Dataset records:
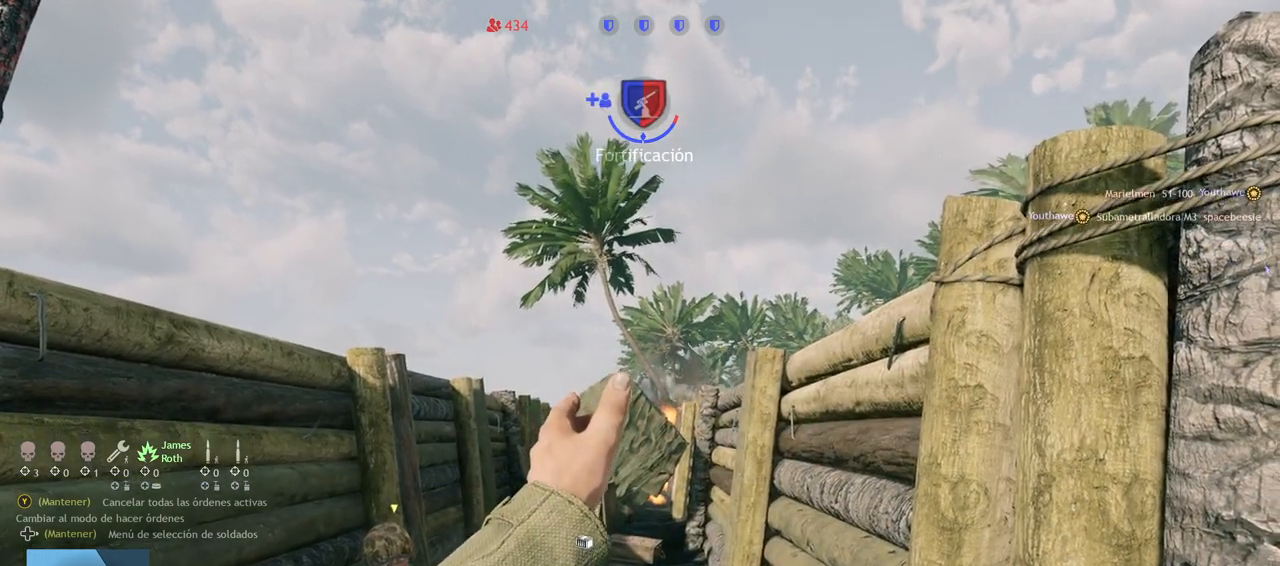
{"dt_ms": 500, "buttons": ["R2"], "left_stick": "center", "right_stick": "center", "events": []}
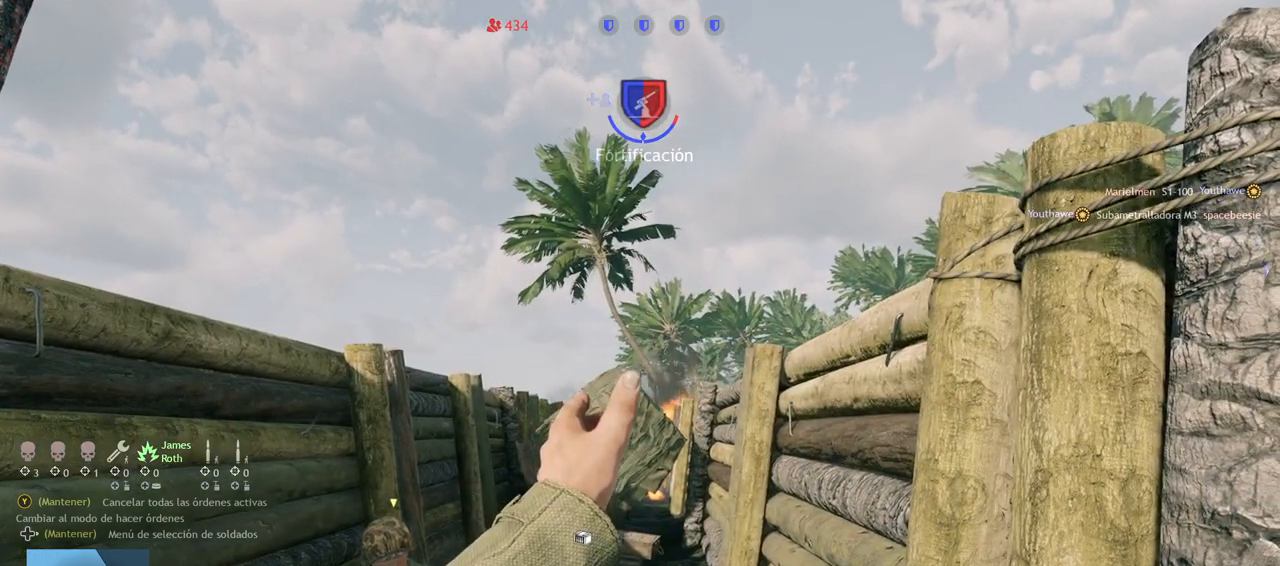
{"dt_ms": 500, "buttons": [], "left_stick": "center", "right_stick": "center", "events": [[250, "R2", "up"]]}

* * *

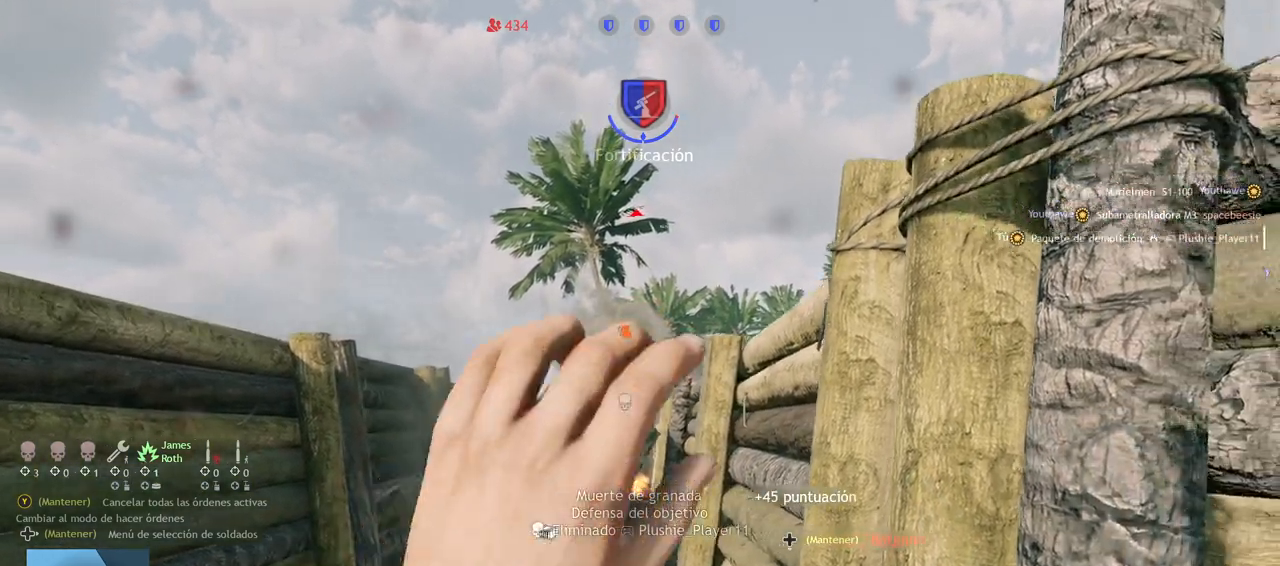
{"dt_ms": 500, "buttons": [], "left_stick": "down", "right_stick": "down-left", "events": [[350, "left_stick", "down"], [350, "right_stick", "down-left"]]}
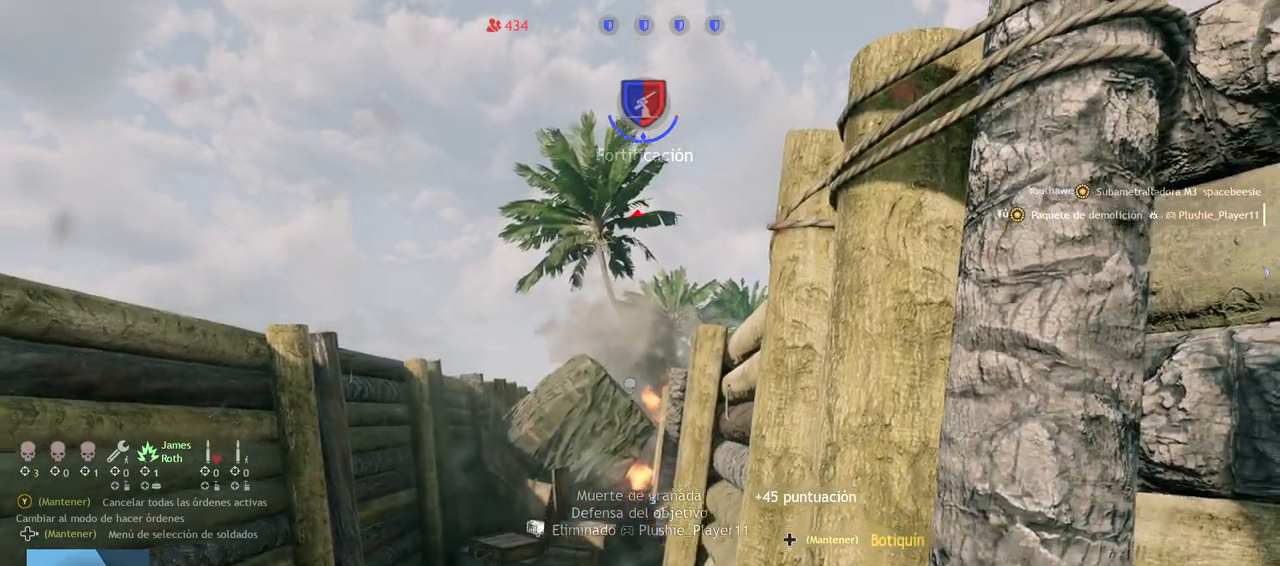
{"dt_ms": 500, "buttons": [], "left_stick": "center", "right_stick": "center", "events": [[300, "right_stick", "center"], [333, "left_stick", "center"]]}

---

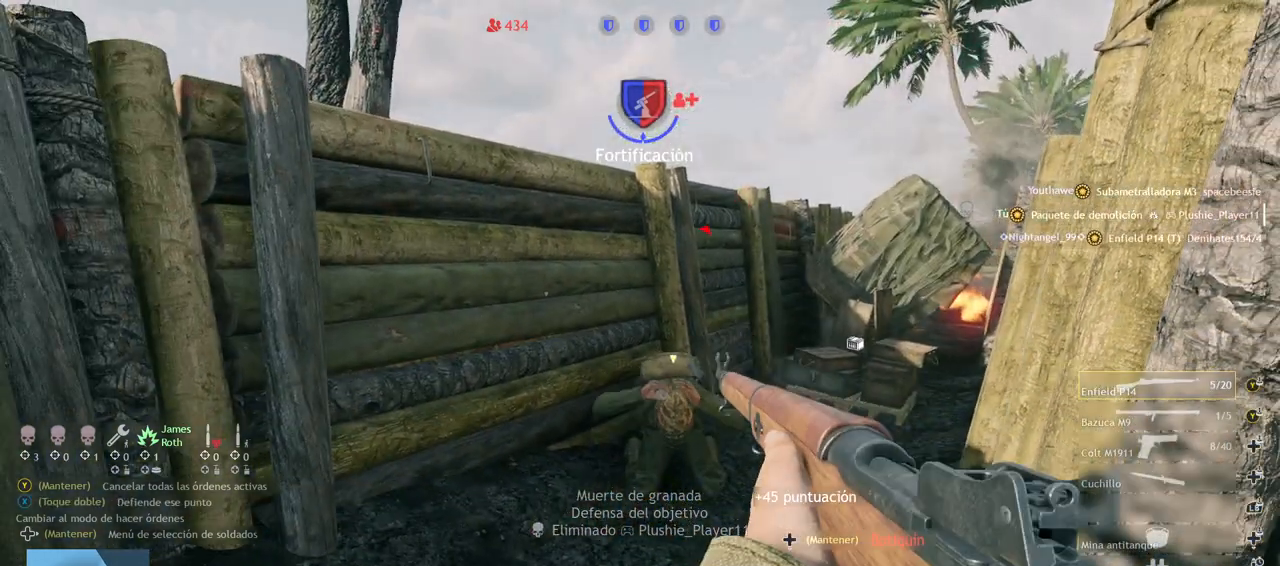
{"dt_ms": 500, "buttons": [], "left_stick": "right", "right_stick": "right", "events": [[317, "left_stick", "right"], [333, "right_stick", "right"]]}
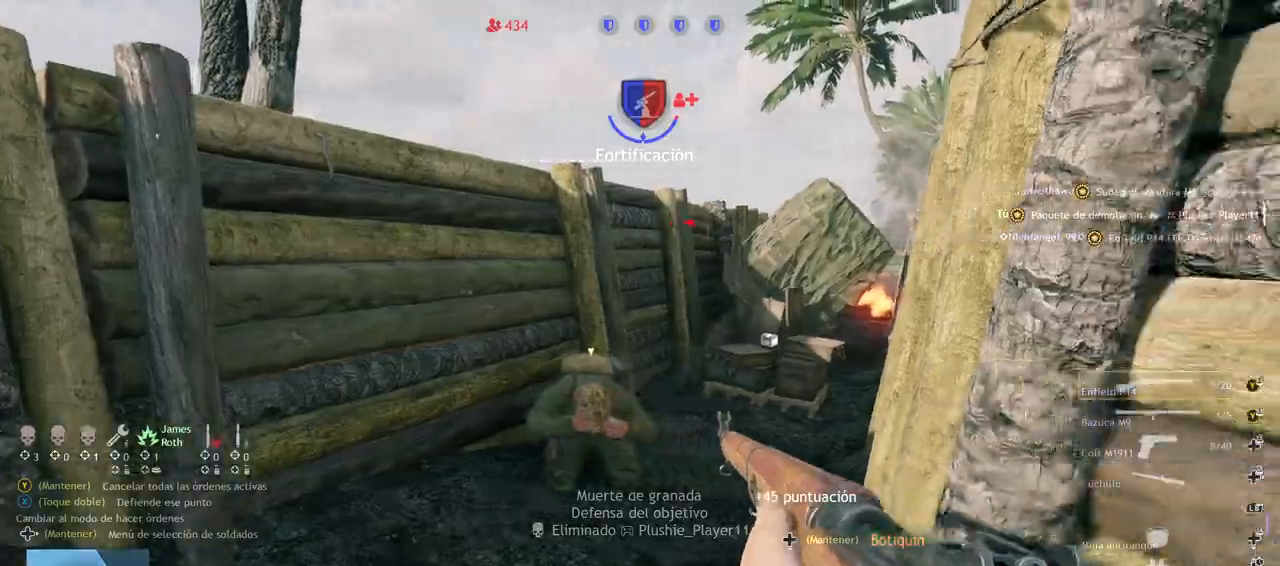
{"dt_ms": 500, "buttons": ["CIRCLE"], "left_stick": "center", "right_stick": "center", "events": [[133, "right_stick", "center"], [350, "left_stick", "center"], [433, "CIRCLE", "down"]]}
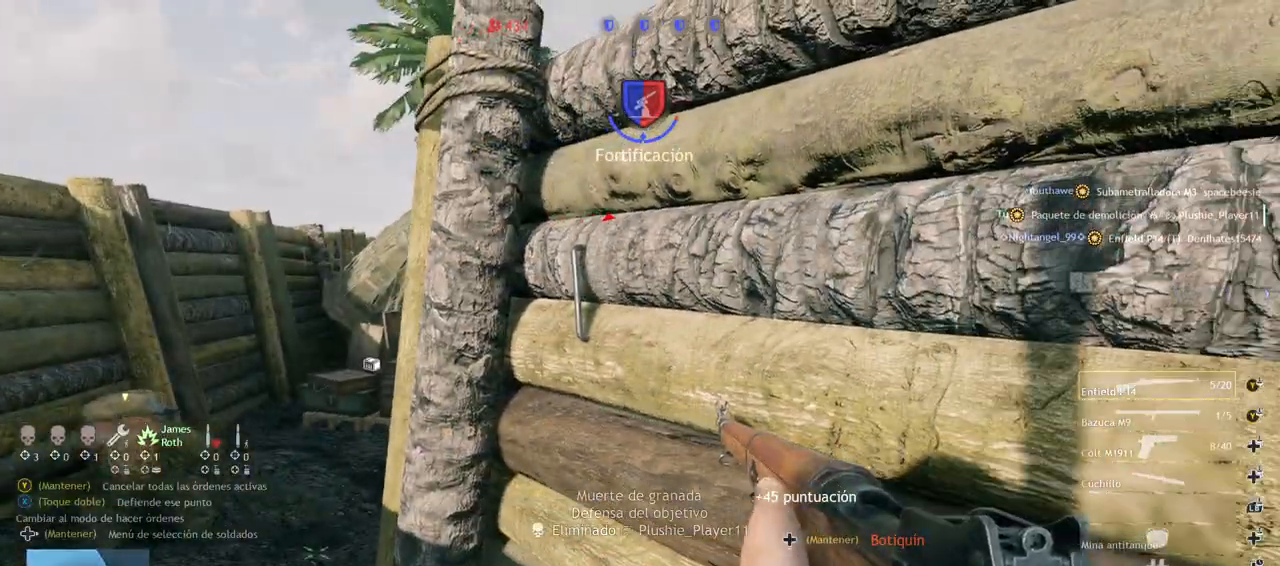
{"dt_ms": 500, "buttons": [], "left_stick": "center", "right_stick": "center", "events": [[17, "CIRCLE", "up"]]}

Requirement: When a line in the data contains "center", return it as written.

Response for this exercise:
{"dt_ms": 500, "buttons": ["R2"], "left_stick": "center", "right_stick": "center", "events": []}
{"dt_ms": 500, "buttons": [], "left_stick": "center", "right_stick": "center", "events": [[250, "R2", "up"]]}
{"dt_ms": 500, "buttons": [], "left_stick": "center", "right_stick": "center", "events": [[300, "right_stick", "center"], [333, "left_stick", "center"]]}
{"dt_ms": 500, "buttons": ["CIRCLE"], "left_stick": "center", "right_stick": "center", "events": [[133, "right_stick", "center"], [350, "left_stick", "center"], [433, "CIRCLE", "down"]]}
{"dt_ms": 500, "buttons": [], "left_stick": "center", "right_stick": "center", "events": [[17, "CIRCLE", "up"]]}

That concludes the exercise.